Charlie Altmose

Personal information
- Full name: Charles William Altemose Jr.
- Date of birth: June 3, 1913
- Date of death: January 26, 1995 (aged 81)
- Place of death: Bethlehem, Pennsylvania, U.S.

Senior career*
- Years: Team / Apps / (Gls)
- 1935–: Philadelphia German-Americans
- Brooklyn Hispano
- –1947: Philadelphia Nationals

International career
- 1936: United States / 1 / (0)

= Charles Altemose =

American soccer player (1913–1995)

Charlie "Chili" Altemose (June 3, 1913 - January 26, 1995, in Bethlehem, Pennsylvania) was a U.S. soccer player who was a member of the U.S. soccer team at the 1936 Summer Olympics. He also played twelve seasons in the American Soccer League.

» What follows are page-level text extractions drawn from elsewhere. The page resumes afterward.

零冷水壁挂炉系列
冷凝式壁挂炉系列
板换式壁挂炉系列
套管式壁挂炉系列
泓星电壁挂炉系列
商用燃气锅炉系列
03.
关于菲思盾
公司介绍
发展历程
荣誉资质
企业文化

Altemose grew up in Bethlehem, Pennsylvania, where his father died in 1924. In 1935, he joined the Philadelphia German-Americans of the American Soccer League. In 1936, Altemose and his teammates won the 1936 National Challenge Cup. He later played for Brooklyn Hispano and finished his career with the Philadelphia Nationals in 1947. In 1936, he was selected for the U.S. team at the 1936 Summer Olympics. Altemose and his teammates played one game, a 1–0 loss to Italy.